На днях поговорил-таки с Хвостом. Вообще, он не слишком разговорчив, особенно трезвый. Но, так или иначе, кое-что о нём я сумел узнать.

Его дед Василий Васильевич Хвостенко, горный инженер по образованию и певец по призванию, эмигрировал из Петербурга в 1917 году. Он стал довольно известным исполнителем, ездил с концертами по Европе, выступал в Америке. Его жена Евгения Абрамовна, левая эсерка, была увлечена революционными идеями. Советскую власть она люто ненавидела. Несколько лет семья жила в Англии, но дед, наслушавшись коминтерновской пропаганды, решил вернуться в Россию. В то время приглашали специалистов из-за границы, так как на сталинских стройках своих инженеров не хватало. Однако вернуться в Петербург им не разрешили. Семью поселили в Свердловске, где он стал преподавать горное дело. У Василия Васильевича было два сына и дочь. Но прожить в России профессору суждено было лишь два года. В 1937 году по стандартному для тех времён обвинению в связях с иностранной разведкой он был расстрелян.

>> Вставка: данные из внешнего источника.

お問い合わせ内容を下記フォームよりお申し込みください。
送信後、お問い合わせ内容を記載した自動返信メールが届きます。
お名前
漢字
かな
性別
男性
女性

При жизни Василий Васильевич постарался дать детям хорошее образование. Его сын Лев, отец Алексея, окончил университет, знал языки. В Свердловске он стал преподавать литературу.

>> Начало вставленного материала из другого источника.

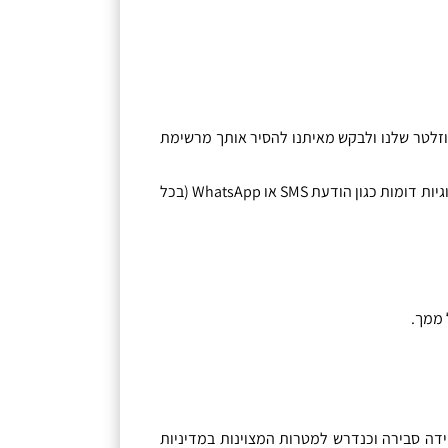
יוזלטר שלנו ולבקש מאיתנו להסיר אותך מרשימת
גיות דומות כגון הודעת
SMS
או
WhatsApp (
בכל
 ממך
.
דה סבירה וכנדרש למטרות המצוינות במדיניות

Там 14 ноября 1940 года и родился Алексей Львович Хвостенко, по прилепившейся к нему навечно кличке — Хвост. Так он и подписывает свои работы. После посмертной реабилитации деда семье, наконец, разрешили переехать в Ленинград. Однако жена Льва Васильевича оставила его, и отец с сыном поселились в коммунальной квартире на Греческом проспекте. Отец стал заниматься переводами и преподавать иностранные языки. Он работал завучем в языковой школе № 213. Мать Алексея, одна из бывших учениц отца, была моложе его на пять лет. Лёшу она родила в восемнадцать.

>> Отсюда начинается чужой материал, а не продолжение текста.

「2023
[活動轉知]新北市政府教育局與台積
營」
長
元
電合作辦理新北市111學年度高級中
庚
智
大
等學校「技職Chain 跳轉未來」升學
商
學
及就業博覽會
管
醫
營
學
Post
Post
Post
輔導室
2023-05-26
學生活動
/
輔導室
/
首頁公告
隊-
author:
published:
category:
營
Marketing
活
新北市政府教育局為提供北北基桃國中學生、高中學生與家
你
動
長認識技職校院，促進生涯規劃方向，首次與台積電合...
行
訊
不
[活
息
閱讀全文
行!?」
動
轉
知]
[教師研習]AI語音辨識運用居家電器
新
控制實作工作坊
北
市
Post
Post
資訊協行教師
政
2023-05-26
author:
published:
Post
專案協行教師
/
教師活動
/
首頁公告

Алексей учился в школе отца, но прилежностью не отличался. Вместе с ним в школе учились Кузминский и Битов. Хвост занимался лишь тем, что ему было интересно. Он увлекался искусством барокко 17 века и стихами русских поэтов, предшественников Пушкина. Однако самым желанным занятием было для него "ничегонеделание" и треньканье на гитаре. Шутливые стихи получались у него сами собой, серьёзного значения он им не придавал. Он пел их в разных компаниях и они постепенно приобретали популярность.